Infine sarà possibile vedere alla Triennale di Milano dal 19 al 23 Ottobre la performance Sovrimpressioni che insieme allo spettacolo Avremo ancora l’occasione di ballare insieme e al documentario Siamo qui per provare costituisce una sorta di trittico del grande lavoro che Deflorian/Tagliarini hanno condotto intorno al film Ginger e Fred di Federico Fellini.
Il 20 ottobre, sempre in Triennale, verrà presentato il volume Tre film. Cinque drammaturgie dedicate al cinema di Daria Deflorian e Antonio Tagliarini, a cura di Luca Sossella Editore.
Alla Triennale di Milano Deflorian/Tagliarini sono artisti residenti fino al 2024.
Intervista a Daria Deflorian e Antonio Tagliarini
(intervista del 23 Aprile 2022)
Incontriamo Daria Deflorian e Antonio Tagliarini al bar della Triennale di Milano. Tra poche ore saranno in scena per la terza replica milanese del loro ultimo lavoro, Avremo ancora l’occasione di ballare insieme.

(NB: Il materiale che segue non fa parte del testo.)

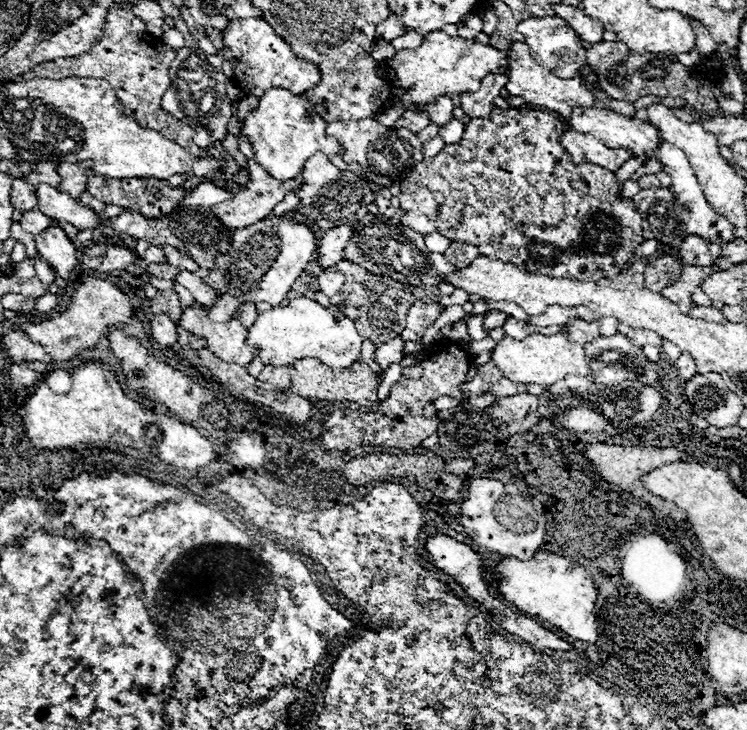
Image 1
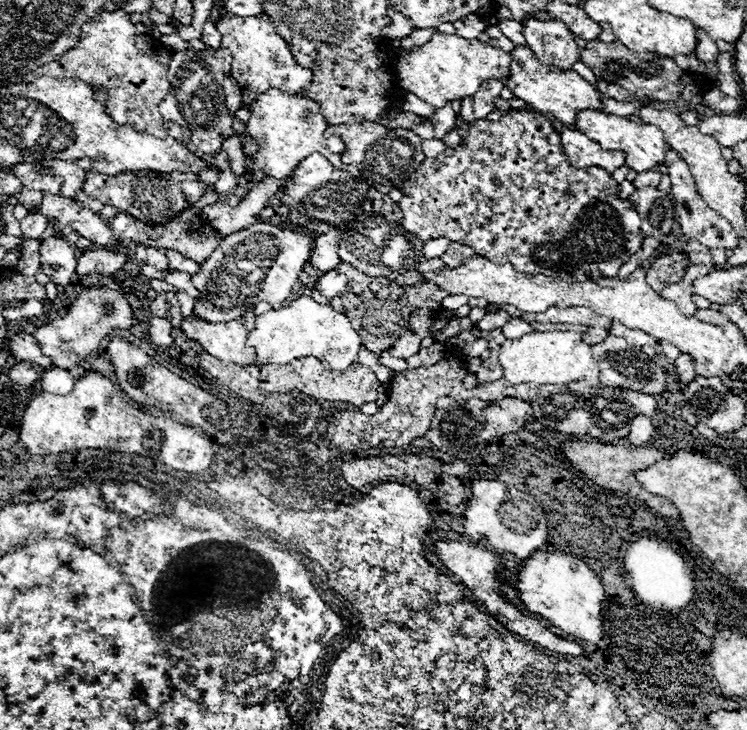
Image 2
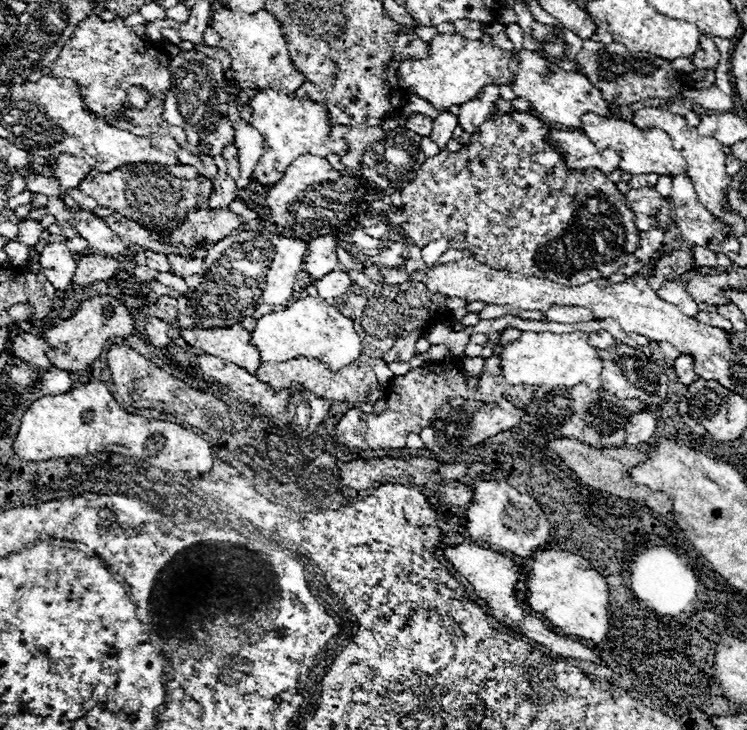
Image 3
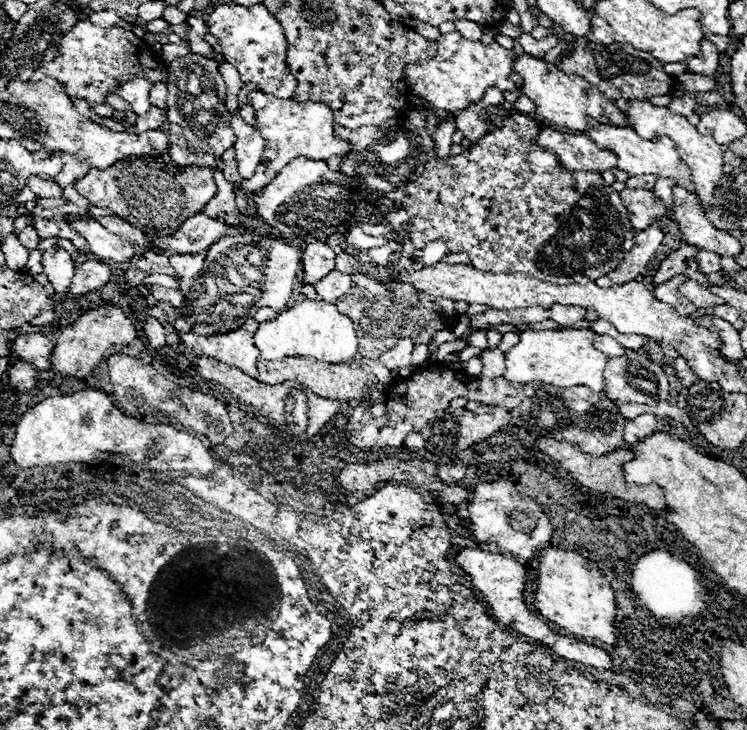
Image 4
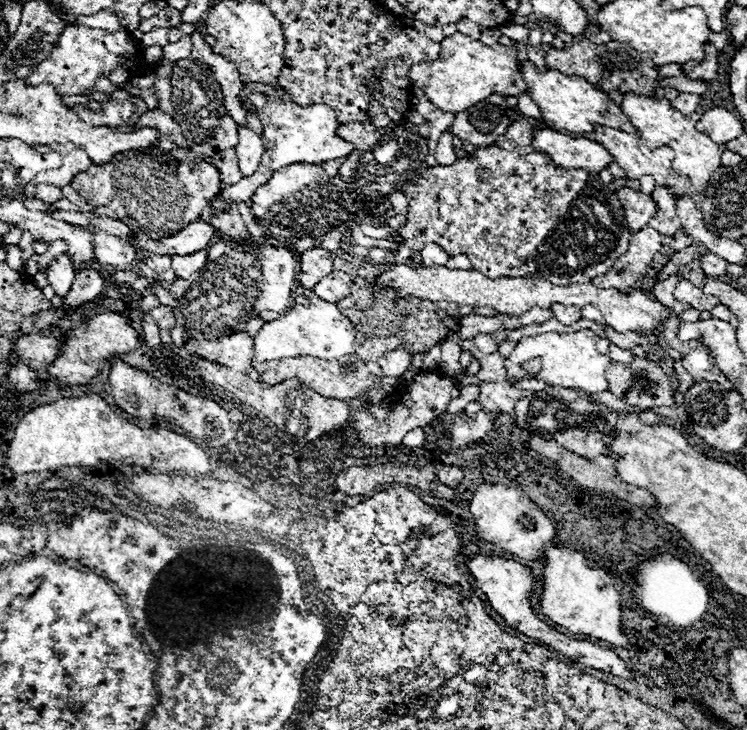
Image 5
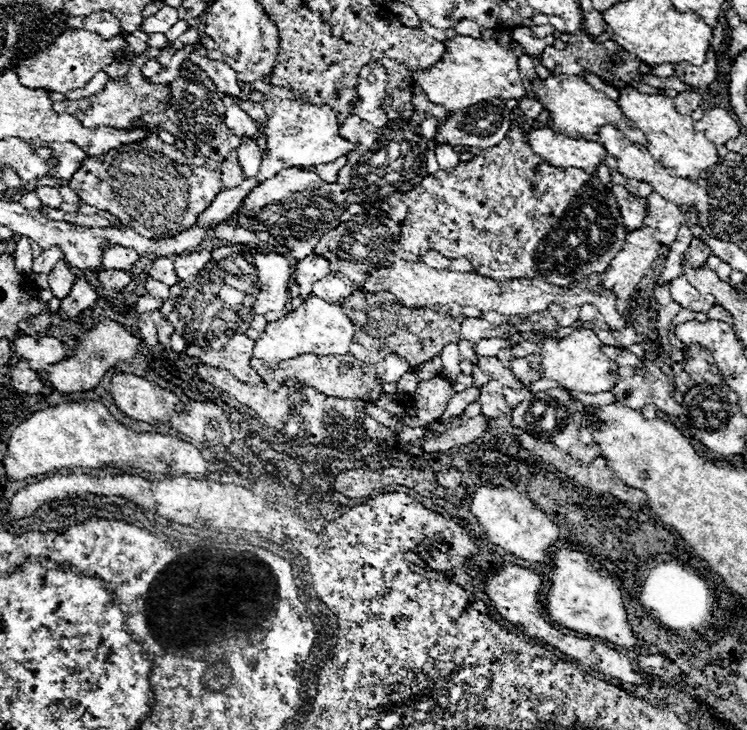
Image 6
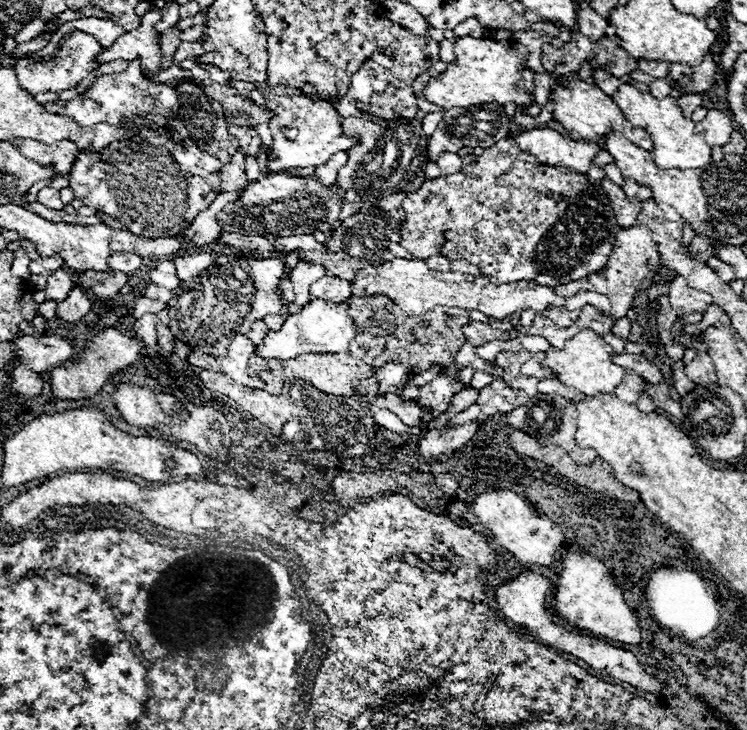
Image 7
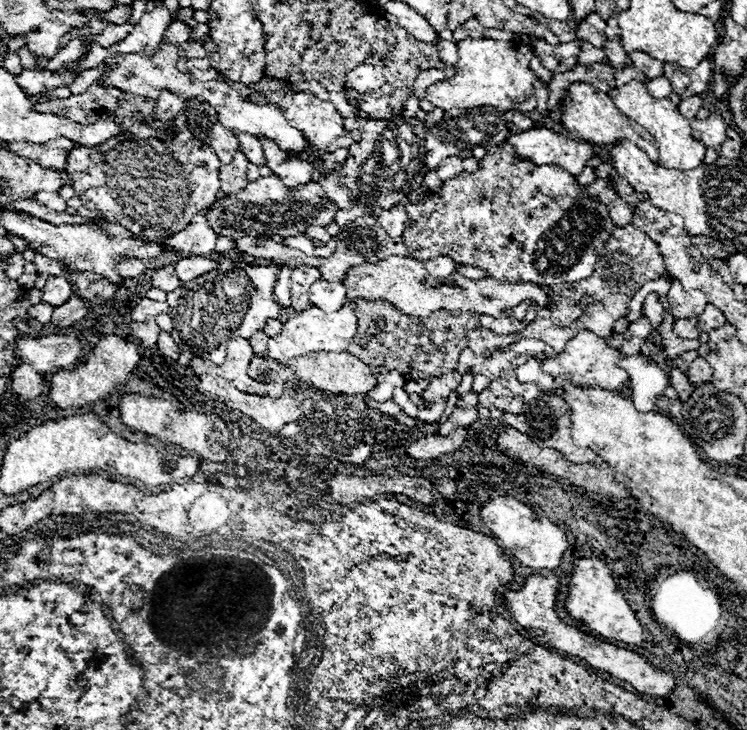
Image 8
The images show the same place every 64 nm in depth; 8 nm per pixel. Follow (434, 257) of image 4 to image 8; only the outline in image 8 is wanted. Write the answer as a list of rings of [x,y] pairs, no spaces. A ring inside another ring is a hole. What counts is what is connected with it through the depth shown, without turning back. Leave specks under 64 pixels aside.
[[[448,256],[430,258],[430,262],[426,260],[424,264],[428,270],[428,284],[436,284],[440,278],[448,278],[448,274],[452,274],[456,270],[456,262]]]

Li intervistiamo separatamente: ci spiegano che il tempo è poco e che si passeranno il testimone dell’intervista. Iniziamo con Daria.
O.C.A.: Una domanda semplice… l’ultimo libro che hai letto?

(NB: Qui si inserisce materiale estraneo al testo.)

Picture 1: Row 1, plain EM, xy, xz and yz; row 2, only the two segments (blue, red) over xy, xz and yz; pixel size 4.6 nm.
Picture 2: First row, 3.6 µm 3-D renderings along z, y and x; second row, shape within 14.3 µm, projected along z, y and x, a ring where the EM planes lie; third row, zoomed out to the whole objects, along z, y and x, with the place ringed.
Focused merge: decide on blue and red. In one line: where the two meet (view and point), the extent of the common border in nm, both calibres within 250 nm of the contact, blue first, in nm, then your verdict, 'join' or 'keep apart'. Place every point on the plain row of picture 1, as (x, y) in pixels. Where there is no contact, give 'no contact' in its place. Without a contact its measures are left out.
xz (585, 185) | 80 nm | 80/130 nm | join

Daria: L’ultimo libro che ho letto è Changer: méthode di Édouard Louis, libro che non esiste ancora in italiano. Édouard Louis è un autore che io e Antonio abbiamo fatto entrare dentro il nostro percorso di lavoro in maniera abbastanza particolare, perché fino a Qui a tué mon père [Chi ha ucciso mio padre] avevamo sempre lavorato su nostri testi. Ma, proprio per l’intensità e la complessità del creare ogni volta queste drammaturgie che nascono sul palcoscenico e non a tavolino, avevamo bisogno di “fare una pausa continuando a lavorare”.

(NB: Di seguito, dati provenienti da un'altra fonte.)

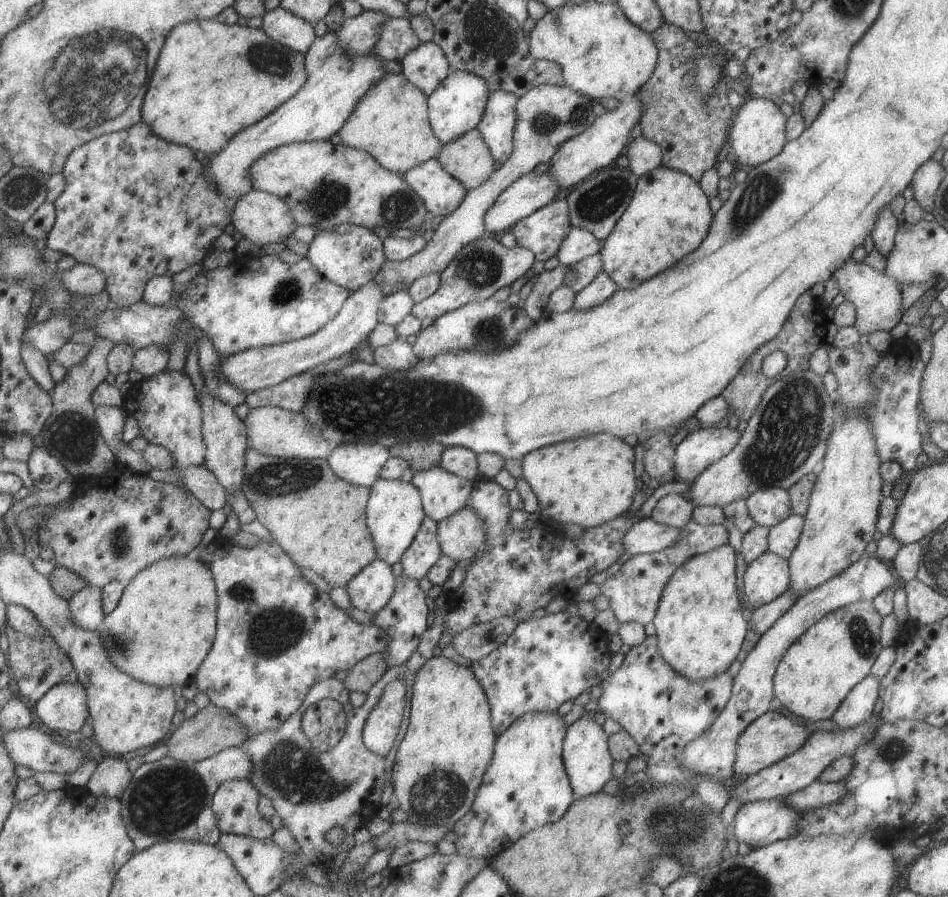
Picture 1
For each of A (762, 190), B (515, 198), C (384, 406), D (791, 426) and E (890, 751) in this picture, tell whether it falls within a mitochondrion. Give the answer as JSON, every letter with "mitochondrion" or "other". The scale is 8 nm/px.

Poi un paio di mesi fa Édouard mi ha telefonato per chiedermi una cosa molto particolare che mi ha messo di fronte a una decisione per me difficile da prendere in poco tempo: se volevo fare la regia del saggio di uscita di diploma (in francese spectacle de sortie) di una scuola molto interessante di Losanna, La Manufacture.
Édouard aveva lavorato con i ragazzi sulla sua produzione letteraria e la direzione della scuola aveva deciso che questo spettacolo di uscita degli studenti sarebbe stato a partire dai suoi testi. Per una serie di traversie né Édouard né un’altra persona che si era inizialmente proposta hanno potuto farlo: farò io la regia. Sto preparando la drammaturgia a partire da questo incredibile ultimo libro Changer: méthode che quindi ora sto leggendo e rileggendo impedendomi di leggere qualunque altra cosa perché non ho tempo, lo spettacolo sarà a fine maggio. Anche questa per me è una novità: “a tempi brevissimi”. Chiedevo consiglio l’altro giorno a Massimiliano Civica, gli ho detto: Massimiliano, come faccio io, che ci metto un anno e mezzo a fare un lavoro, a preparare una regia a 15 attori, in francese, da un romanzo che non ho ancora trasformato in una drammaturgia, in tre settimane? E lui mi ha risposto: beh, se si hanno due anni ci si mette due anni, se si hanno tre settimane ci si mette tre settimane. Changer: méthode è un libro molto bello, molto difficile. Più che aneddotico, è un libro che riflette su quanto sei costretto a trasformarti per cambiare classe sociale. Édouard parla del momento in cui, andato via dal proprio paese, è arrivato nella cittadina in cui ha frequentato il liceo e si è imposto di ridere in maniera meno volgare, di cambiare l’accento, di camminare in maniera meno sconnessa, non perché fosse obbligato ma perché in qualche modo era attratto dall’eleganza del mondo borghese che stava incrociando.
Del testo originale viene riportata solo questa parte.